Белок полосы 4.2 Паллидин – это олигомер (Mr=72 kD), в клетке присутствует в димерной и тримерной формах с Mr=185 kD. Соединяется с цитоплазматическим доменом белка полосы 3, анкирином, спектрином и белком полосы 4.1. [14]

Белок полосы 4.5 В его состав входят интегральные белки – переносчики нуклеозидов и глюкозы через эритроцитарную мембрану. Основная часть белков полосы 4.5 представлена транспортерами глюкозы (Mr=55 kD). [14]

Белок полосы 4.9 Центральный компонент цитоскелета с Mr=48 kD. Этот белок выделен в виде тримера с Mr=145 kD. Стабилизирует взаимодействия спектрина с актином и влияет на степень его полимеризации. Это фосфопротеин. Белок присутствует в эритроцитах в количествах, приблизительно равных количеству спектрина. О функциях этого белка практически ничего не известно. Возможно, он принимает участие в укреплении цитоскелетного каркаса (сети цитоскелета). Показано, что очищенный полипептид полосы 4.9 может взаимодействовать с актиновыми нитями, снижая скорость полимеризации актина и, возможно, стабилизируя короткие актиновые нити в эритроцитах. [5]

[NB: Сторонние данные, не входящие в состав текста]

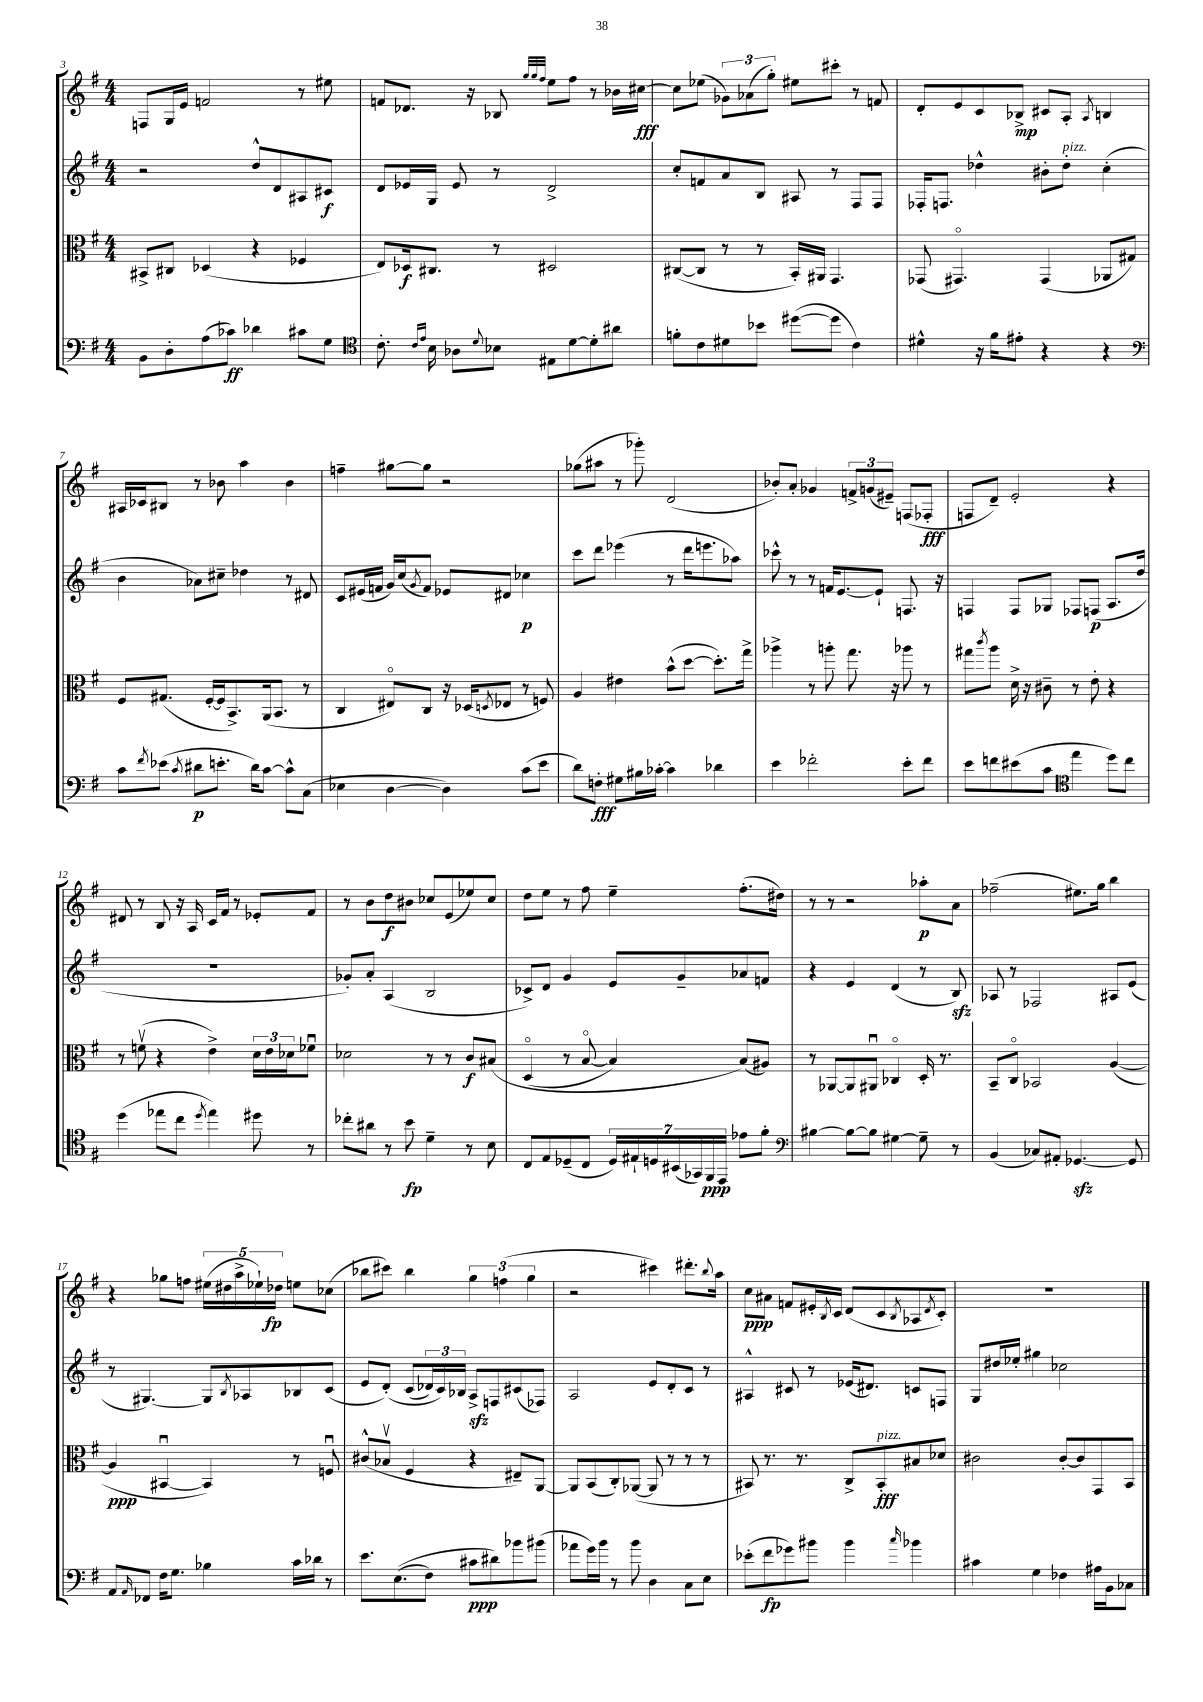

**kern	**dynam	**kern	**dynam	**kern	**dynam	**kern	**dynam
*part4	*part4	*part3	*part3	*part2	*part2	*part1	*part1
*staff4	*staff4	*staff3	*staff3	*staff2	*staff2	*staff1	*staff1
*clefF4	*	*clefC3	*	*clefG2	*	*clefG2	*
*k[f#]	*	*k[f#]	*	*k[f#]	*	*k[f#]	*
*M4/4	*	*M4/4	*	*M4/4	*	*M4/4	*
=3	=3	=3	=3	=3	=3	=3	=3
8BB\L	.	8BB#X^/L	.	2r	.	8Fn/L	.
8D'\	.	8C#X/J	.	.	.	16G/L	.
.	.	.	.	.	.	16e/JJ	.
(8A\	.	(4D-X/	.	.	.	2fn/	.
8c-X\J)	ff	.	.	.	.	.	.
4d-X\	.	4r	.	8dd^^/L	.	.	.
.	.	.	.	8d/	.	.	.
8c#X\L	.	4F-X/	.	8A#X/	.	8r	.
8G\J	.	.	.	8c#X/J	f	8ee#X\	.
=4	=4	=4	=4	=4	=4	=4	=4
*clefC4	*	*	*	*	*	*	*
8.c'\	.	8E/L)	.	8d/L	.	8fn/L	.
.	.	16D-X/k	f	16e-X/L	.	8.d-X/J	.
16qqc/LL	.	.	.	.	.	.	.
16qqe/JJ	.	.	.	.	.	.	.
16B\	.	8.C#X/J	.	16G/JJ	.	.	.
8A-X\L	.	.	.	8e-/	.	.	.
.	.	.	.	.	.	16r	.
8qqd/	.	.	.	.	.	.	.
8B-X\J	.	8r	.	8r	.	8B-X/	.
.	.	.	.	.	.	32qqgg/LLL	.
.	.	.	.	.	.	32qqgg/	.
.	.	.	.	.	.	32qqff#/JJJ	.
8E#X\L	.	2D#X/	.	2d^/	.	8ee\L	.
[8d\	.	.	.	.	.	8ff#\J	.
8d'\]	.	.	.	.	.	8r	.
8a#X\J	.	.	.	.	.	16b-X\LL	.
.	.	.	.	.	.	[16cc#X\JJ	fff
=5	=5	=5	=5	=5	=5	=5	=5
8fn'\L	.	([8C#X/L	.	8cc'/L	.	8cc#\L]	.
8c\	.	8C#/J]	.	8fn/	.	(8ee-X\J	.
8d#X\	.	8r	.	8a/	.	12g-X\L)	.
.	.	.	.	.	.	(12a-X\	.
8b-X\J	.	8r	.	8B/J	.	.	.
.	.	.	.	.	.	12gg'\J)	.
([8dd#X\L	.	16BB'/LL)	.	8A#X/	.	8ee#X\L	.
.	.	16AA#X/JJ	.	.	.	.	.
8dd#\J]	.	4.GG/	.	8r	.	8ccc#X'\J	.
4c\)	.	.	.	8F#/L	.	8r	.
.	.	.	.	8F#/J	.	8fn/	.
=6	=6	=6	=6	=6	=6	=6	=6
4d#X^^\	.	(8GG-X/	.	16F-X'/KL	.	8d'/L	.
.	.	.	.	8.Fn/J	.	.	.
.	.	4.GG#X/)	.	.	.	8e/	.
16r	.	.	.	4dd-X^^\	.	8c/	.
16f#\KL	.	.	.	.	.	.	.
8e#X'\J	.	.	.	.	.	8B-X^/J	mp
4r	.	(4GG#/	.	8b#X'\L	.	8c#X/L	.
!	!	!	!	!LO:TX:a:i:t=pizz.	!	!	!
.	.	.	.	8dd-'\J	.	8A'/J	.
.	.	.	.	.	.	8qA/	.
4r	.	8AA-X/L	.	(4cc'\	.	4Bn/	.
.	.	8G#X/J)	.	.	.	.	.
!!LO:LB:g=z
=7	=7	=7	=7	=7	=7	=7	=7
*clefF4	*	*	*	*	*	*	*
8c\L	.	8F#/L	.	4b\	.	16A#X/LL	.
.	.	.	.	.	.	16c-X/J	.
8qf#/	.	.	.	.	.	.	.
(8e-X\J	.	(8.G#X/J	.	.	.	8B#X/J	.
8qc/	.	.	.	.	.	.	.
8d#X\L	p	.	.	8a-X\L)	.	8r	.
.	.	[16F#'/LL	.	.	.	.	.
8.en'\J	.	16F#/J]	.	8cc#X~\J	.	8b-X\	.
.	.	8.BB^/)	.	.	.	.	.
.	.	.	.	4dd-X\	.	4aa\	.
16d#\KL)	.	.	.	.	.	.	.
[8c\J	.	(16AA/k	.	.	.	.	.
.	.	8.BB/J	.	.	.	.	.
8c^^\L]	.	.	.	8r	.	4b-\	.
(8C\J	.	8r	.	8d#X/	.	.	.
=8	=8	=8	=8	=8	=8	=8	=8
4E-X\	.	4C/	.	8c/L	.	4ffn~\	.
.	.	.	.	(16e#X/L	.	.	.
.	.	.	.	16fn/JJ	.	.	.
[4D\	.	8E#X/L)	.	16g/LL)	.	[8gg#X\L	.
.	.	.	.	(16cc/J	.	.	.
.	.	.	.	8qg/	.	.	.
.	.	8C/J	.	8f/J)	.	8gg#\J]	.
4D\])	.	16r	.	8e-X/L	.	2r	.
.	.	(16D-X/KL	.	.	.	.	.
.	.	8qDn/	.	.	.	.	.
.	.	8E-X/J	.	8d#X/J	.	.	.
(8c\L	.	8r	.	4cc-X\	p	.	.
8e\J	.	8Fn/)	.	.	.	.	.
=9	=9	=9	=9	=9	=9	=9	=9
8d\L)	.	4A/	.	8ccc\L	.	(8gg-X\L	.
8Fn'\J	fff	.	.	8ddd\J	.	8aa#X\J	.
8G#X\L	.	4e#X\	.	(4eee-X\	.	8r	.
16B#X\L	.	.	.	.	.	8ggg-X'\)	.
[16c-X'\JJ	.	.	.	.	.	.	.
4c-\]	.	(8b^^\L	.	8r	.	(2d/	.
.	.	[8dd\J	.	16ddd\KL	.	.	.
.	.	.	.	8.eeen\	.	.	.
4d-X\	.	8.dd'\L])	.	.	.	.	.
.	.	.	.	8aa-X\J)	.	.	.
.	.	16gg^\Jk	.	.	.	.	.
=10	=10	=10	=10	=10	=10	=10	=10
4e\	.	4aa-X^\	.	8ccc-X^^\	.	8b-X'/L)	.
.	.	.	.	8r	.	8a'/J	.
2f-X'\	.	8r	.	8r	.	4g-X/	.
.	.	8aan'\	.	16fn/KL	.	.	.
.	.	.	.	[8.e/	.	.	.
.	.	8.gg\	.	.	.	12fn^/L	.
.	.	.	.	.	.	(12gn/	.
.	.	.	.	8e`/J]	.	.	.
.	.	.	.	.	.	12e#X~/J)	.
.	.	16r	.	.	.	.	.
8e'\L	.	8aa-X\	.	8.Fn/	.	(8Fn/L	.
8f-\J	.	8r	.	.	.	8F-X'/J	fff
.	.	.	.	16r	.	.	.
=11	=11	=11	=11	=11	=11	=11	=11
8e\L	.	8gg#X\L	.	4Fn/	.	8Fn/L	.
.	.	8qccc/	.	.	.	.	.
8fn\	.	8aa\J	.	.	.	8d~/J)	.
(8e#X\	.	16d^\	.	8F/L	.	2e'/	.
.	.	16r	.	.	.	.	.
8c\J	.	8c#X~\	.	8G-X/J	.	.	.
*clefC4	*	*	*	*	*	*	*
4ee\	.	8r	.	8F-X/L	.	.	.
.	.	8e'\	.	(8Fn/J	p	.	.
8dd\L)	.	4r	.	8.A/L	.	4r	.
8cc\J	.	.	.	.	.	.	.
.	.	.	.	16dd/Jk	.	.	.
!!LO:LB:g=z
=12	=12	=12	=12	=12	=12	=12	=12
(4dd\	.	8r	.	1r	.	8d#X/	.
.	.	(8fnv\	.	.	.	8r	.
8ee-X\L	.	4r	.	.	.	8B/	.
8cc\J	.	.	.	.	.	16r	.
.	.	.	.	.	.	16A/	.
8qdd/	.	.	.	.	.	.	.
4ee-\)	.	4e^\)	.	.	.	16c/LL	.
.	.	.	.	.	.	16f#/JJ	.
.	.	.	.	.	.	8r	.
8dd#X\	.	24d\LL	.	.	.	8e-X'/L	.
.	.	24e\	.	.	.	.	.
.	.	24d-X\J	.	.	.	.	.
8r	.	8f-Xu\J	.	.	.	8f#/J	.
=13	=13	=13	=13	=13	=13	=13	=13
8cc-X'\L	.	2d-X\	.	8g-X'/L)	.	8r	.
8a#X\J	.	.	.	8a'/J	.	8b\L	.
8r	.	.	.	(4A/	.	8dd\	f
8b\	fp	.	.	.	.	8b#X\J	.
4d~\	.	8r	.	2B/	.	8cc-X/L	.
.	.	8r	.	.	.	(8e/	.
8r	.	8c/L	f	.	.	8ee-X/)	.
8B\	.	(8B#X/J	.	.	.	8cc-/J	.
=14	=14	=14	=14	=14	=14	=14	=14
8C/L	.	(4D/	.	8c-X^/L)	.	8dd\L	.
8E/	.	.	.	8d/J	.	8ee\J	.
(8D-X~/	.	8r	.	4g/	.	8r	.
8C/J	.	[8B/	.	.	.	8ff#\	.
28D-/LL)	.	4B/])	.	8e/L	.	4ee~\	.
28E#X`/	.	.	.	.	.	.	.
28Dn/	.	.	.	.	.	.	.
(28BB#X/	.	.	.	.	.	.	.
.	.	.	.	8g~/	.	.	.
28GG-X/)	.	.	.	.	.	.	.
28FF#/	ppp	.	.	.	.	.	.
28EE/JJ	.	.	.	.	.	.	.
8e-X\L	.	(8B/L)	.	8a-X/	.	(8.ff#'\L	.
8f#'\J	.	8A#X/J)	.	8fn/J	.	.	.
.	.	.	.	.	.	16dd#X\Jk)	.
=15	=15	=15	=15	=15	=15	=15	=15
*clefF4	*	*	*	*	*	*	*
[4B#X\	.	8r	.	4r	.	8r	.
.	.	[8AA-X/L	.	.	.	8r	.
8B#\L_	.	8AA-/]	.	4e/	.	2r	.
8B#\J]	.	8AA#Xu/J	.	.	.	.	.
[4G#X\	.	4C-X/	.	(4d/	.	.	.
8G#~\]	.	16D'/	.	8r	.	8aa-X'\L	p
.	.	8.r	.	.	.	.	.
8r	.	.	.	8Bzz/)	.	8a\J	.
=16	=16	=16	=16	=16	=16	=16	=16
(4BB/	.	8BB~/L	.	8A-X/	.	(2ff-X~\	.
.	.	8C/J	.	8r	.	.	.
8C-X/L)	.	2BB-X/	.	2F-X/	.	.	.
8AA#X'/J	.	.	.	.	.	.	.
[4.GG-Xzz/	.	.	.	.	.	8.ee#X\L)	.
.	.	.	.	.	.	16gg\Jk	.
.	.	([4A/	.	8A#X/L	.	4bb\	.
8GG-/]	.	.	.	(8e/J	.	.	.
!!LO:LB:g=z
=17	=17	=17	=17	=17	=17	=17	=17
8AA/L	.	4A/]	ppp	8r	.	4r	.
16qqAA/	.	.	.	.	.	.	.
8FF-X/J	.	.	.	[4.G#X/)	.	.	.
16F#\KL	.	[4BB#Xu/	.	.	.	8gg-X\L	.
8.G\J	.	.	.	.	.	.	.
.	.	.	.	.	.	8ffn\J	.
4B-X\	.	4BB#/])	.	8G#/L]	.	(20ee#X\LL	.
.	.	.	.	.	.	20dd#X\	.
.	.	.	.	.	.	20aa^\	.
.	.	.	.	8qB/	.	.	.
.	.	.	.	8A-X/	.	.	.
.	.	.	.	.	.	20ee-X`\)	.
.	.	.	.	.	.	20dd-X\JJ	fp
16c\LL	.	8r	.	8B-X/	.	8een\L	.
16d-X\JJ	.	.	.	.	.	.	.
8r	.	8Fnu/	.	(8c/J	.	(8cc-X\J	.
=18	=18	=18	=18	=18	=18	=18	=18
8.e\L	.	(8c#X^^/L	.	8e/L	.	8bb-X\L	.
.	.	8B-Xv/J	.	(8d'/J)	.	8ccc#X\J)	.
((8.E\	.	.	.	.	.	.	.
.	.	4F#/	.	(8c/L	.	4bb-\	.
8F#\J)	.	.	.	24d-X/L)	.	.	.
.	.	.	.	24c/)	.	.	.
.	.	.	.	24B-X/JJ	.	.	.
8c#X\L	ppp	4r	.	8Azz^/L	.	6gg\	.
8d#X\)	.	.	.	8Fn/	.	.	.
.	.	.	.	.	.	(6ffn\	.
8b-X\	.	8E#X~/L)	.	(8c#X/	.	.	.
.	.	.	.	.	.	6gg\	.
(8b#X\J	.	[8AA/J	.	8F-X/J)	.	.	.
=19	=19	=19	=19	=19	=19	=19	=19
8a-X\L	.	8AA/L]	.	2A/	.	2r	.
16g\L)	.	(8BB/	.	.	.	.	.
16b\JJ	.	.	.	.	.	.	.
8r	.	8C'/)	.	.	.	.	.
8b\	.	([8AA-X/J	.	.	.	.	.
4D\	.	8AA-/]	.	8e/L	.	4ccc#X\)	.
.	.	8r	.	8d'/	.	.	.
8C\L	.	8r	.	8c/J	.	8.ddd#X'\L	.
8E\J	.	8r	.	8r	.	.	.
.	.	.	.	.	.	8qqbb/	.
.	.	.	.	.	.	16aa\Jk	.
=20	=20	=20	=20	=20	=20	=20	=20
(8e-X'\L	.	8BB#X/)	.	4A#X^^/	.	8cc\L	ppp
8f#\	fp	8.r	.	.	.	8a#X\J	.
8g-X\)	.	.	.	8c#X/	.	8fn/L	.
.	.	8.r	.	.	.	.	.
8b#X\J	.	.	.	8r	.	16e#X'/L	.
.	.	.	.	.	.	8qB/	.
.	.	.	.	.	.	16c/JJ	.
4b#\	.	8C^/L	.	(16e-X/KL	.	(8d/L	.
.	.	.	.	8.d#X/J)	.	.	.
!	!	!LO:TX:a:i:t=pizz.	!	!	!	!	!
.	.	8BB#'/	fff	.	.	8c/	.
16qqcc/	.	.	.	.	.	8qB/	.
4b-X\	.	8B#X/	.	8cn/L	.	8A-X/	.
.	.	.	.	.	.	8qd/	.
.	.	8d-X/J	.	8Fn/J	.	8c'/J)	.
=21	=21	=21	=21	=21	=21	=21	=21
4c#X\	.	2c#X\	.	8G/L	.	1r	.
.	.	.	.	16dd#X/L	.	.	.
.	.	.	.	16ee-X'/JJ	.	.	.
4G\	.	.	.	4gg#X\	.	.	.
4F-X\	.	[8c#'/L	.	2cc-X\	.	.	.
.	.	8c#/]	.	.	.	.	.
16A#X\LL	.	8GG/	.	.	.	.	.
16BB\J	.	.	.	.	.	.	.
8C-X\J	.	8BB/J	.	.	.	.	.
==	==	==	==	==	==	==	==
*-	*-	*-	*-	*-	*-	*-	*-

Полоса 5 Актин – представлен в эритроцитах b-изоформой и по физико-химическим свойствам схож с актином поперечнополосатых мышц. Так как функциональной формой актина является его полимер, изначально пытались выяснить, есть ли в эритроцитах филаментный актин. Электронно-микроскопические исследования показали, что актин присутствует в эритроцитах в виде филаментов, содержащих от 12 до 17 мономеров актина. [5] Выделенные мембраны эритроцитов, а также комплекс спектрина, актина и белка 4.1 способны индуцировать полимеризацию мономерного актина, подобно олигомерам актина. Обработка цитохалазином В подавляет полимеризацию. Так как типичный фибриллярный актин не выявляется в нативных эритроцитах, а в опытах in virto можно индуцировать образование длинных филаментов, связанных с мембраной, следует, по-видимому, предположить, что в эритроцитах существуют какие-то механизмы, ограничивающие рост филаментов, подобно тому, как это делает цитохалазин В. Актиновые олигомеры связываются с N-концом молекулы спектрина латерально. Каждый тетрамер спектрина имеет два сайта связывания для актиновых олигомеров. Спектрин может связываться с Ф-актином по всей длине актиновой нити, и эти связи, видимо, существенны для образования цитоскелетной сети. Важная роль во взаимодействии актина и спектрина принадлежит белку полосы 4.1, который связывается со спектрином в тех же участках, что и актин. Связь спектрина с актином в отсутствие белка 4.1 слабая и значительно усиливается в его присутствии, поэтому взаимодействие спектрина и актина называют 4.1-зависимым. Комплексы белка 4.1, спектрина и актина обладают гораздо большей устойчивостью к диссоциации при седиментации в сахарозе, чем комплексы актина и спектрина.